I nostri figli non hanno mai conosciuto un mondo senza digitale. E sono affascinati dal metaverso, che viene sempre più spinto perfino come dimensione in cui apprendere. Dire a questa generazione che l’esperienza reale è più autentica e formativa di quella digitale significa dar loro un messaggio che non capiscono.
Anche i genitori sono così affascinati dal digitale che non riescono nemmeno a porsi nella condizione non di opporsi, bensì di imparare ad avere un rapporto più sano con il digitale.

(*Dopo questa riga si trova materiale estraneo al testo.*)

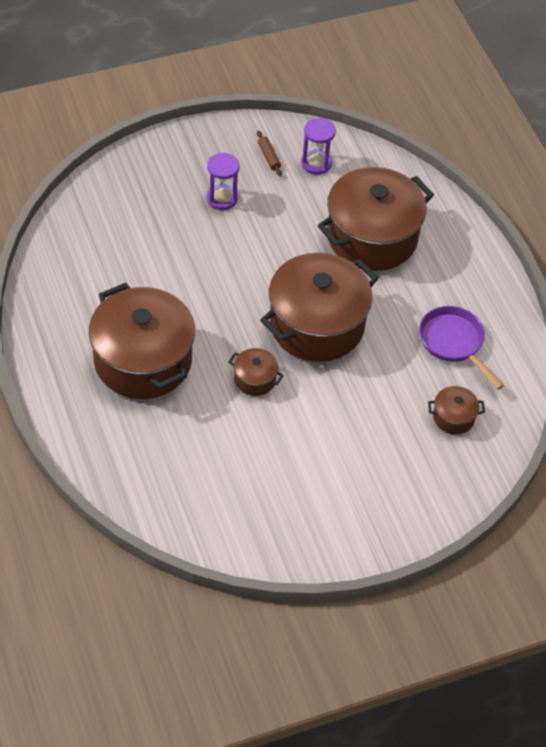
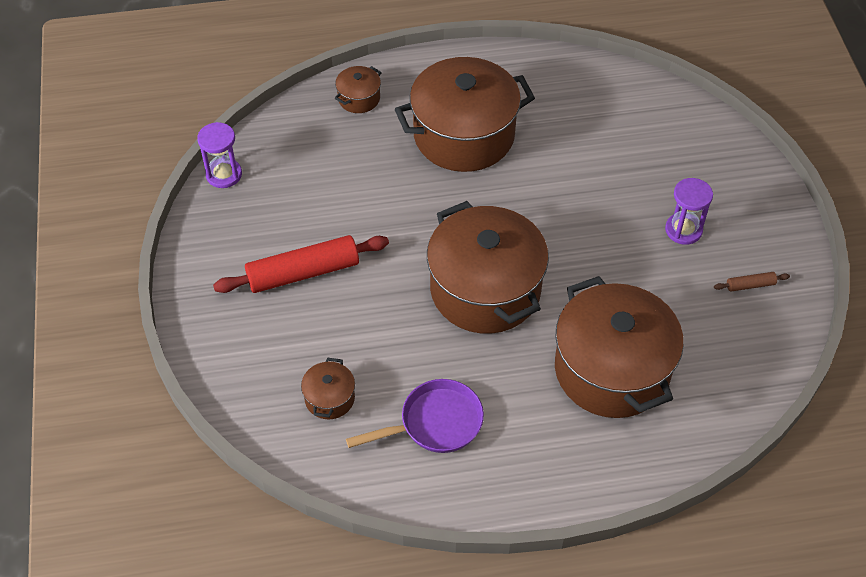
camera: 105 degrees right, 0 degrees up
(255, 379) = (422, 222): brown pot -> brown pot (359, 98)
(316, 163) = (738, 333): purple hourglass -> purple hourglass (224, 174)
(333, 460) = (303, 273): none -> red rolling pin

Non si tratta di essere tecnofobi, bensì di imparare ad avere un sano distacco dalla tecnologia, evitando di fondere ogni esperienza corporea e diretta nel mondo cibernetico, imparando a relazionarsi agli esseri viventi come, per l’appunto, esseri viventi e alla macchina, correttamente, come macchina. Faccio un esempio banale. Io abito al sesto piano e ho un ascensore. Ma non è perché ho un ascensore che sono diventato fisicamente una gelatina: approfitto dell’ascensore ma continuo ad avere i miei muscoli. In rapporto al cervello e alla vita possiamo fare lo stesso parallelo: si tratta di utilizzare il mondo algoritmico senza che sia una pura perdita per noi. 

E come sempre, ci troviamo di fronte al tema dei temi: la vita, come tale, deve prendere coscienza dei propri limiti.
Il mondo cibernetico rifiuta ogni limite. Ma noi siamo umani e viventi proprio perché limitati. E questo limite protegge la vita, non la confina né la impedisce.